This story is from January 19, 2007

Inflation at 2-year high, breaches 6%

Inflation, measured by the wholesale price index, rose to a two-year high to touch 6.12% during the week-ended January 6.
Inflation at 2-year high, breaches 6%
NEW DELHI: Inflation, measured by the wholesale price index, rose to a two-year high to touch 6.12% during the week-ended January 6, due to costlier food and energy.
The rise in WPI, the highest since 2004-end, was also on account of a low base in first week of January 2006, when inflation was estimated at 3.86%.
Economists said even if the index had remained at the previous week's level of 208.1, inflation would have touched 6%, compared to Reserve Bank of India's forecast of 5-5.5% for 2006-07.

But the prognosis does not appear too good, with economists predicting that inflation will continue to rise 6% for a few more weeks and could touch 6.5% next month.
While FM P Chidambaram said government was worried and was watching the situation closely, he conceded that items of daily use like urad, tea, tomatoes, coconut and arhar dal were the real worries.
But he seems to be already under attack from political parties. BJP called it"mishandling of the economy" and CPM, while calling for a ban on futures trading in foodgrain, also sought a reduction in petrol and diesel prices.
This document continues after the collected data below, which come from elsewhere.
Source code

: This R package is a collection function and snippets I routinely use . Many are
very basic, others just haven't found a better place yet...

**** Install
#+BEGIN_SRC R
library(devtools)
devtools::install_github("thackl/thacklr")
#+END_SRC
Oil minister Murli Deora, however, ruled out an immediate reduction in petrol and diesel prices, saying crude prices have to fall below $50 a barrel to make it prudent for the government to cut rates at the retail level.
Hinting at some possible steps in the coming days, Congress spokesperson Abhishek Singhvi said,"Give the government a few more days."
Economists feared the latest inflation data along with sustained boom in the economy offered RBI the perfect backdrop for raising interest rates when it reviews the monetary and credit policy at the end of the month.
How much of an impact a possible rate hike would have on consumers can only be gauged once RBI annouces its next move.
Besides, any tinkering with the rates could also be negated by a possible cut in statutory liquidity ratio for banks, which will release money into the economy and act as a counterfoil for any liquidity squeeze.
RBI raised its main lending rate, called repo, four times last year to 7.25% to slow down credit growth and check prices. But with limited impact, it was forced to raise CRR to squeeze out liquidity from the system.
"Inflation is a monetary phenomenon and is also driven by supply-side constraints. The ministry of finance is in touch with RBI and agriculture ministry, and we will do whatever is needed," Chidambaram told reporters.
While fast pace of credit growth to companies is not of much concern, officials said there was a need to moderate prices in the real estate sector, where cost of houses are at least three times the level three years ago.